(Records shown)

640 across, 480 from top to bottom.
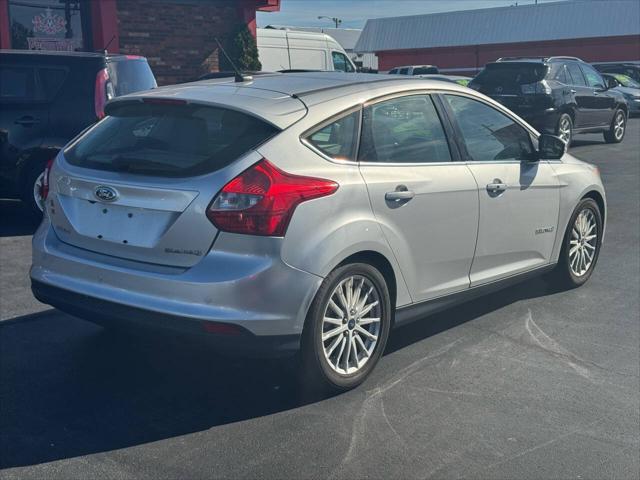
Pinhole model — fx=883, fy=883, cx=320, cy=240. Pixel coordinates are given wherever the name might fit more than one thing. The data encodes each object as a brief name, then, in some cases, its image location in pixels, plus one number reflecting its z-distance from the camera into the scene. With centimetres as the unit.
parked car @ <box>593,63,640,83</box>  3055
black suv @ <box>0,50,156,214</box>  907
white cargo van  2220
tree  1930
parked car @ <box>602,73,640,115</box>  2636
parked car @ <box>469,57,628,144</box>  1589
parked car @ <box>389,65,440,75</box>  3516
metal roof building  4397
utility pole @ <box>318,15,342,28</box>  9806
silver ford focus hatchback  427
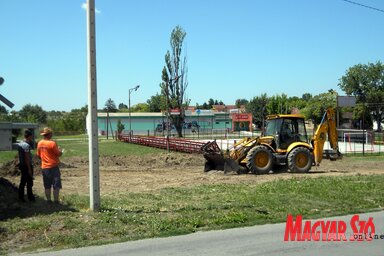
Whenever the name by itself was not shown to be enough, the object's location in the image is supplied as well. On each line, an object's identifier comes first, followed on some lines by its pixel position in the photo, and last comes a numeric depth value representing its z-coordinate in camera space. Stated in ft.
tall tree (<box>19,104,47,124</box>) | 247.01
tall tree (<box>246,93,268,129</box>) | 351.46
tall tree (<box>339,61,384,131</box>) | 270.73
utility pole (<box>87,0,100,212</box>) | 28.78
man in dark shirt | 32.60
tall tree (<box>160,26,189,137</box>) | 227.61
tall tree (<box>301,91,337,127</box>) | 291.79
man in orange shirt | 32.48
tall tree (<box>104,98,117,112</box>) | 480.81
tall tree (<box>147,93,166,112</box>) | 439.35
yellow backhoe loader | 58.65
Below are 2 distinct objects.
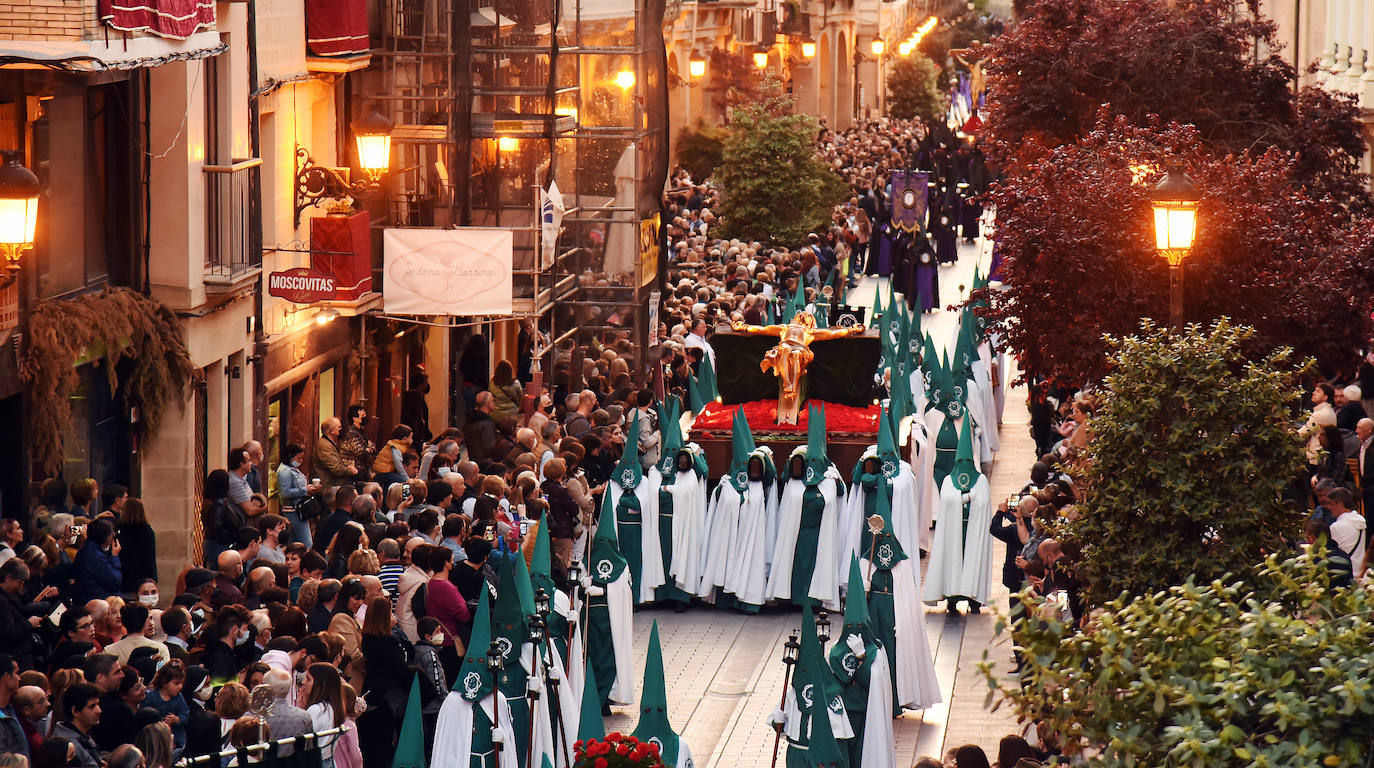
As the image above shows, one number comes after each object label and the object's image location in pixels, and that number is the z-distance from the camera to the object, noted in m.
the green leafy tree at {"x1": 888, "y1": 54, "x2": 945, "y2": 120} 73.44
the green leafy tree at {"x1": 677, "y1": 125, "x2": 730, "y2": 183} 47.94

(Your objective)
Pull every line with the string "utility" from the data above.

(Solution for this exercise)
utility pole @ <box>318,15,342,28</box>  9806
utility pole (<box>87,0,100,212</box>) | 28.78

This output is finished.